TASK STATEMENT:
Copy out the records below word for word, starting at the line that contains "What is the range" and ending at the line that contains "Is it true that the value at 29-Sat is 3.5?", both lines included. Omit the pictures.

DATA PROVIDED:
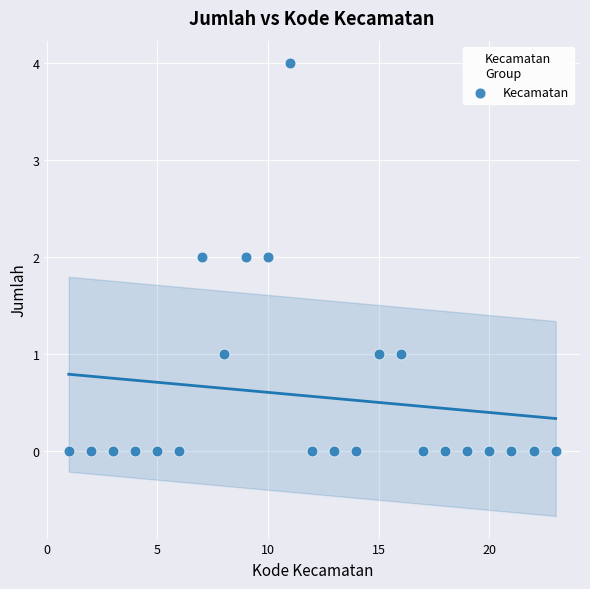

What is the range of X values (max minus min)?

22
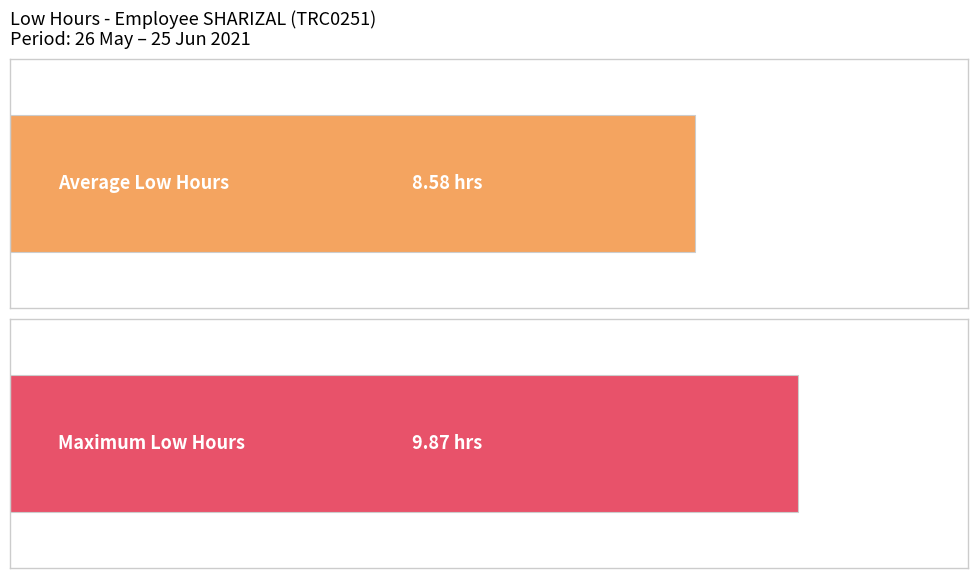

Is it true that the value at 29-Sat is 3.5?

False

* * *

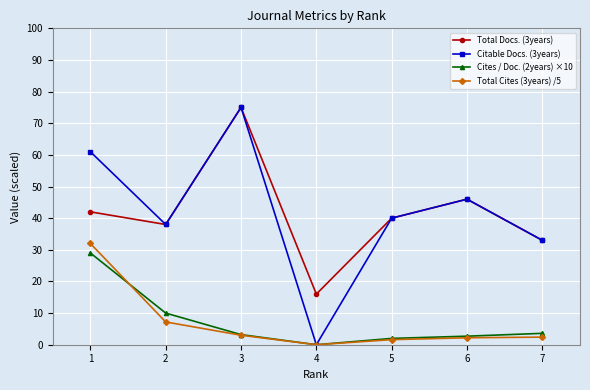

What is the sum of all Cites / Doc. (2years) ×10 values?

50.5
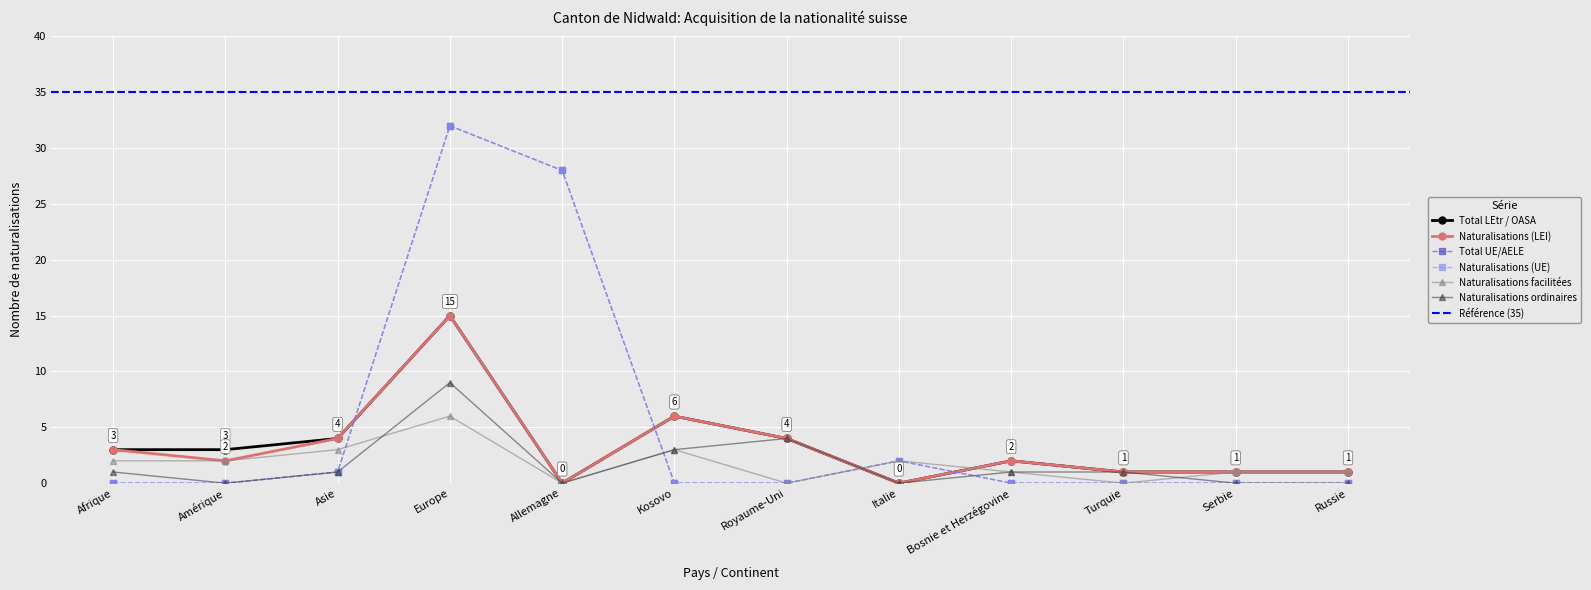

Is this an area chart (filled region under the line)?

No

RESULT FOR THIS TASK:
What is the range of X values (max minus min)?

22

Is it true that the value at 29-Sat is 3.5?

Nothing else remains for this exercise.